Par un arrêt du 25 juin 2013, la Cour de cassation affirme pour la première fois que la cession d'un fichier clients est nulle pour illicéité de l'objet de la vente dès lors qu'il n'a pas été déclaré à la CNIL. Au-delà des sanctions pénales en cas de non-respect de telles formalités, cette nouvelle sanction doit inciter les opérateurs à être en conformité avec leurs obligations en matière de données personnelles.
Une société qui exploitait un fonds de commerce de vente de vin aux particuliers a cédé son portefeuille de clientèle composé d'un fichier informatisé et d'une ligne téléphonique. Ce portefeuille comprenait une liste d'environ 6 000 clients référencés dans un fichier manuscrit et dans un fichier informatisé. L'acquéreur souhaitant se voir rembourser les sommes versées lors de cette cession a contesté la validité de la vente du fichier clients en se fondant notamment sur le défaut de déclaration dudit fichier à la CNIL (Commission nationale de l'informatique et des libertés); Il soutenait ainsi que la cession du fichier encourait la nullité dès lors que l'objet de la vente était illicite en raison du défaut de déclaration du fichier auprès de la CNIL. Débouté par la cour d'appel de Rennes, l'acquéreur a obtenu gain de cause devant la Cour de cassation.

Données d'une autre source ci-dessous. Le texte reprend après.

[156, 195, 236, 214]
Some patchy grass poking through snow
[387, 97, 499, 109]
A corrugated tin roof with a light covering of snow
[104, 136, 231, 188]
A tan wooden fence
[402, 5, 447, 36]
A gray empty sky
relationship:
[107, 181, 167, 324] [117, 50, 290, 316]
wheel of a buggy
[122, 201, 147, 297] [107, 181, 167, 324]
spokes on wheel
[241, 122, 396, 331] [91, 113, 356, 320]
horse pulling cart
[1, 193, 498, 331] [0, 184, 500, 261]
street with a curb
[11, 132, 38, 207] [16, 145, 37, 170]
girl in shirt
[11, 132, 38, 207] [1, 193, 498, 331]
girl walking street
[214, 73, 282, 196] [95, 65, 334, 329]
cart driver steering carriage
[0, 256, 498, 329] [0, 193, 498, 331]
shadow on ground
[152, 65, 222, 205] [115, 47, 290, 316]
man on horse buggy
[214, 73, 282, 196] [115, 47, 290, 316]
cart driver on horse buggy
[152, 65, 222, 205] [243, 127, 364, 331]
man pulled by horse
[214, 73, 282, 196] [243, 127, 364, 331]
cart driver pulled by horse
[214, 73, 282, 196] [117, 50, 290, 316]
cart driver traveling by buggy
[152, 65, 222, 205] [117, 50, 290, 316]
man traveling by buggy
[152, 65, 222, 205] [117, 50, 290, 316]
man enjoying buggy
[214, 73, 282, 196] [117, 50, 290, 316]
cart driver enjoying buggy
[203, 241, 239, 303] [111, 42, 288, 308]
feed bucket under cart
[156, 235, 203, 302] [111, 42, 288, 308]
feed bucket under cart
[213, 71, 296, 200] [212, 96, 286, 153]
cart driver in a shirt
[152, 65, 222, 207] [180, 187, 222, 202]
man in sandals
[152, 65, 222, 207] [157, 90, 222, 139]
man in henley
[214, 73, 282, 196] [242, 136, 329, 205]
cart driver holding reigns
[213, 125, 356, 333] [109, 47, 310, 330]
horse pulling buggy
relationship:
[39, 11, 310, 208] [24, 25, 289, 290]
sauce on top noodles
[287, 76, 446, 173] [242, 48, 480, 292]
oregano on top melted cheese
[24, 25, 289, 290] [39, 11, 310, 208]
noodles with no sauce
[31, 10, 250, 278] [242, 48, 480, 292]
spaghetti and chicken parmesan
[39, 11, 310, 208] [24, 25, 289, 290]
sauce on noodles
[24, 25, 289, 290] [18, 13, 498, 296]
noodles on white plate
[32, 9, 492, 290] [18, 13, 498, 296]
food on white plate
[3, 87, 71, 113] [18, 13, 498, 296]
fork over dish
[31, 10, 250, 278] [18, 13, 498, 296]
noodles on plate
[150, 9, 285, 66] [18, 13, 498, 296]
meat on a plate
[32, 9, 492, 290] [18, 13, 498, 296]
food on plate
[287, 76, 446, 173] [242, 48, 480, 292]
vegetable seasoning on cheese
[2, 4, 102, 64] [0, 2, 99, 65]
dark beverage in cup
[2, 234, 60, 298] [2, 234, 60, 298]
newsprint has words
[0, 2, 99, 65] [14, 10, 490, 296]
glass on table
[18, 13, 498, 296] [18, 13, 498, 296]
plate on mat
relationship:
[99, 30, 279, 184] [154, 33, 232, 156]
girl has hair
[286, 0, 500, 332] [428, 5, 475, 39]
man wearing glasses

Selon la Cour de cassation "en statuant ainsi, alors que tout fichier informatisé contenant des données à caractère personnel doit faire l'objet d'une déclaration auprès de la CNIL et que la vente d'un tel fichier qui, n'ayant pas été déclaré, n'était pas dans le commerce, avait un objet illicite, la cour d'appel a violé les textes susvisés". Après avoir constaté que tout fichier contenant des données à caractère personnel doit être déclaré à la CNIL et que le défaut de déclaration constitue une infraction pénale, la Cour de cassation en tire comme conséquence qu'un tel fichier non déclaré est hors commerce et donc insusceptible d'être vendu.
Il n'a pas échappé à la Cour de cassation qu'aujourd'hui l'exploitation commercial des données à caractère personnel et plus particulièrement celles contenues dans les fichiers clients des entreprises ne cesse de croître et qu'elles font l'objet de nombreuses convoitises dans la mesure où elles représentent désormais un enjeu financier important pour les entreprises notamment dans l'économie numérique (la problématique Big Data). La Cour de cassation, face aux dangers d'une extension de cette exploitation commerciale incontrôlée, "innove" avec une sanction retirant à ces données à caractère personnel toute commercialisation si elles ne font pas l'objet d'une déclaration auprès de la CNIL et incite ainsi davantage les entreprises à se conformer aux formalités auprès de la CNIL.
Ainsi, outre le risque de poursuite administrative et/ou pénal, les opérateurs économiques défaillants peuvent craindre de voir leurs fichiers clients non déclarés devenir incessibles privant alors ces derniers de toute valeur marchande.